> Exercise goal: The number of lines below holding the string "sans" is the only answer wanted.

[Stored entries]
● ● ● ●

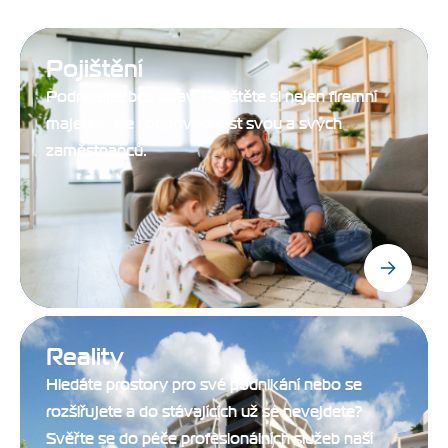
Pojištění
Podnikejte bez obav. Pojištěte si nejen firemní
majetek, ale i odpovědnost svou a svých
zaměstnanců.
Reality
Hledáte prostory pro své podnikání nebo se
rozšiřujete a do stávajících už se nevejdete?
Svěřte se do péče profesionálních služeb naší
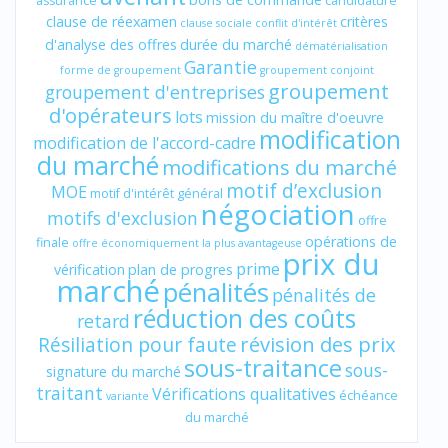
assurance
candidature
clause de réexamen
critères
clause sociale
conflit d'intérêt
d'analyse des offres
durée du marché
dématérialisation
Garantie
forme de groupement
groupement conjoint
groupement
groupement d'entreprises
d'opérateurs
lots
mission du maître d'oeuvre
modification
modification de l'accord-cadre
du marché
modifications du marché
motif d’exclusion
MOE
motif d'intérêt général
négociation
motifs d'exclusion
offre
opérations de
finale
offre économiquement la plus avantageuse
prix du
prime
vérification
plan de progres
marché
pénalités
pénalités de
réduction des coûts
retard
révision des prix
Résiliation pour faute
sous-traitance
sous-
signature du marché
traitant
Vérifications qualitatives
échéance
variante
du marché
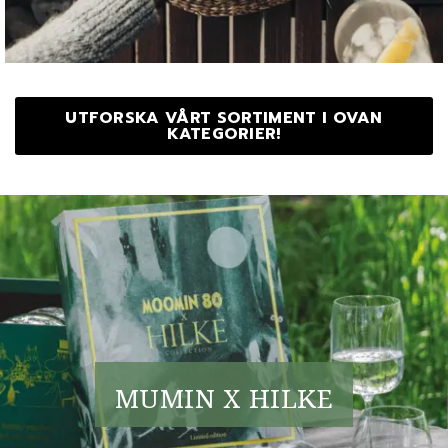
UTFORSKA VÅRT SORTIMENT I OVAN
KATEGORIER!
MUMIN X HILKE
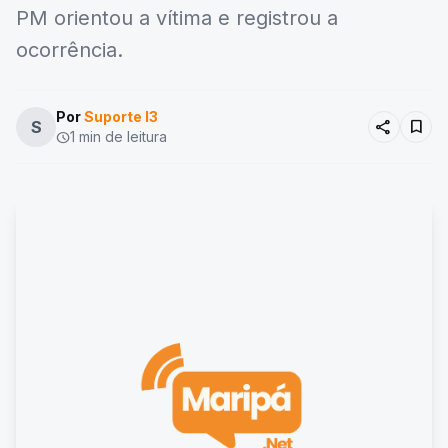
PM orientou a vítima e registrou a
ocorrência.
Por
Suporte I3
share
bookmark
S
1 min de leitura
schedule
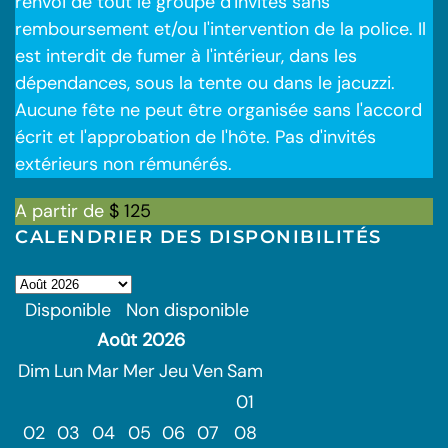
renvoi de tout le groupe d'invités sans
remboursement et/ou l'intervention de la police. Il
est interdit de fumer à l'intérieur, dans les
dépendances, sous la tente ou dans le jacuzzi.
Aucune fête ne peut être organisée sans l'accord
écrit et l'approbation de l'hôte. Pas d'invités
extérieurs non rémunérés.
A partir de
$
125
CALENDRIER DES DISPONIBILITÉS
Disponible
Non disponible
Août
2026
Dim
Lun
Mar
Mer
Jeu
Ven
Sam
01
02
03
04
05
06
07
08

● ● ● ●

> Exercise output: 2